ACTIVITY: Copy exactly the lines of the data below that run from the line holding "WEITERE INFORMATIONEN" through the line holding "diseñados para ofrecer un rendimiento", both ends included.

========

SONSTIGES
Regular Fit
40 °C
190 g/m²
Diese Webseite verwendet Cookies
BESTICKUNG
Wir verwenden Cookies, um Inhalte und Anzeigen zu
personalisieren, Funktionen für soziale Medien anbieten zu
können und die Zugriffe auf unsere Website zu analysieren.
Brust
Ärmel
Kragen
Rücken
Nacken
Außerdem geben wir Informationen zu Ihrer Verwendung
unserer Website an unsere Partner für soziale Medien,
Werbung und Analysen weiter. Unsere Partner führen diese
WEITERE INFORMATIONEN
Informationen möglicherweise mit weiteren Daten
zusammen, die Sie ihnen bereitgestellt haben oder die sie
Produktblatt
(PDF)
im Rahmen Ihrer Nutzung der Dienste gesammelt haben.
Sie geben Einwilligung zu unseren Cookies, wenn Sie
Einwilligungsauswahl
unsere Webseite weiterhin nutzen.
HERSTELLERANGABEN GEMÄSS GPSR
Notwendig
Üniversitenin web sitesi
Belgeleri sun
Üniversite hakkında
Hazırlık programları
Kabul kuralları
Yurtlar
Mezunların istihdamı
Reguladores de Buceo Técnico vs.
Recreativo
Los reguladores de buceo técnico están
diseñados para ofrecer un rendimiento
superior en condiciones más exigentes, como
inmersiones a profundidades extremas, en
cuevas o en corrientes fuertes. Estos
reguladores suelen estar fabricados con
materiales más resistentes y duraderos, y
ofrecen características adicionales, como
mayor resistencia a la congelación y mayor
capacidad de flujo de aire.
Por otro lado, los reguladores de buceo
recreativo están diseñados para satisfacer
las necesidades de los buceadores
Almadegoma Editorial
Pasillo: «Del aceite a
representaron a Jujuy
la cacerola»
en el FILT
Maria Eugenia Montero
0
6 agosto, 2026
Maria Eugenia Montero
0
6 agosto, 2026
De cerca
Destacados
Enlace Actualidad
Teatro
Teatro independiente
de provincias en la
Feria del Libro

========

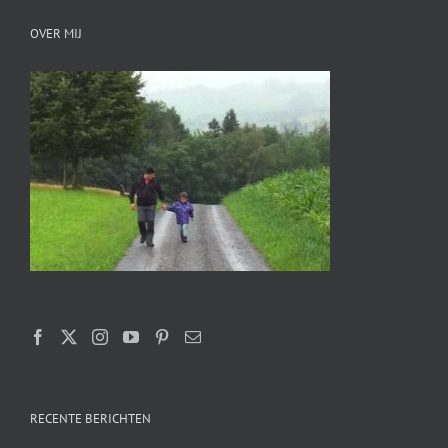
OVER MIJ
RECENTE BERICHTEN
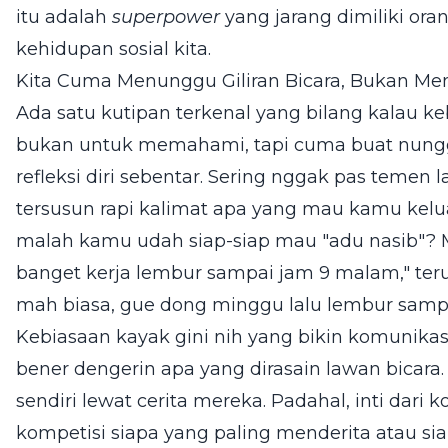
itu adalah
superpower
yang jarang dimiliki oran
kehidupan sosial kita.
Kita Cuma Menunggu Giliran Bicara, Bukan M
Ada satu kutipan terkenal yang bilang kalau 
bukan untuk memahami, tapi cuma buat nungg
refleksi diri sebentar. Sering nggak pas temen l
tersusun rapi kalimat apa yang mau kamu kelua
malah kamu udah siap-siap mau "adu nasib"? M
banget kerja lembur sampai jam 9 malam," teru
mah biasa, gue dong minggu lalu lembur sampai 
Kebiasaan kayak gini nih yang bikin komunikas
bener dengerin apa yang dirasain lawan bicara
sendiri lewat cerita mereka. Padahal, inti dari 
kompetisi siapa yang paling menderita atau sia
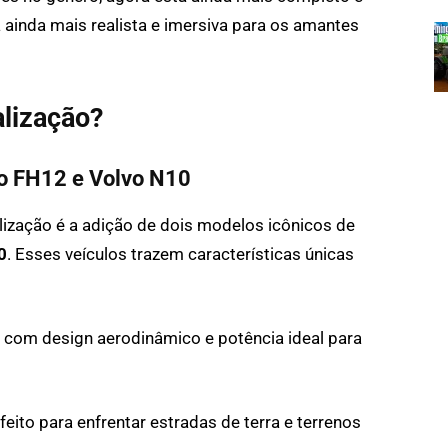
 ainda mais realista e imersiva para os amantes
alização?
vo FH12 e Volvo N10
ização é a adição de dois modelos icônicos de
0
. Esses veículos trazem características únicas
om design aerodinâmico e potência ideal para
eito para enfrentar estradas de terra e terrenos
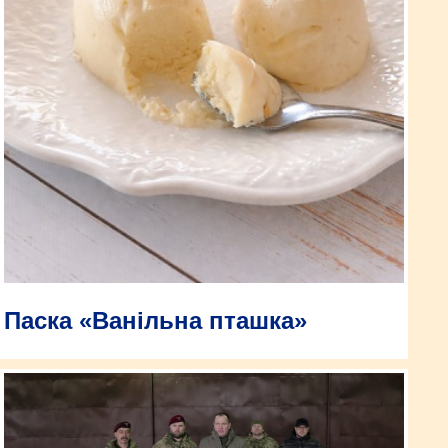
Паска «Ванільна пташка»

========

SOLUTION FOR THIS EXERCISE:
WEITERE INFORMATIONEN
Informationen möglicherweise mit weiteren Daten
zusammen, die Sie ihnen bereitgestellt haben oder die sie
Produktblatt
(PDF)
im Rahmen Ihrer Nutzung der Dienste gesammelt haben.
Sie geben Einwilligung zu unseren Cookies, wenn Sie
Einwilligungsauswahl
unsere Webseite weiterhin nutzen.
HERSTELLERANGABEN GEMÄSS GPSR
Notwendig
Üniversitenin web sitesi
Belgeleri sun
Üniversite hakkında
Hazırlık programları
Kabul kuralları
Yurtlar
Mezunların istihdamı
Reguladores de Buceo Técnico vs.
Recreativo
Los reguladores de buceo técnico están
diseñados para ofrecer un rendimiento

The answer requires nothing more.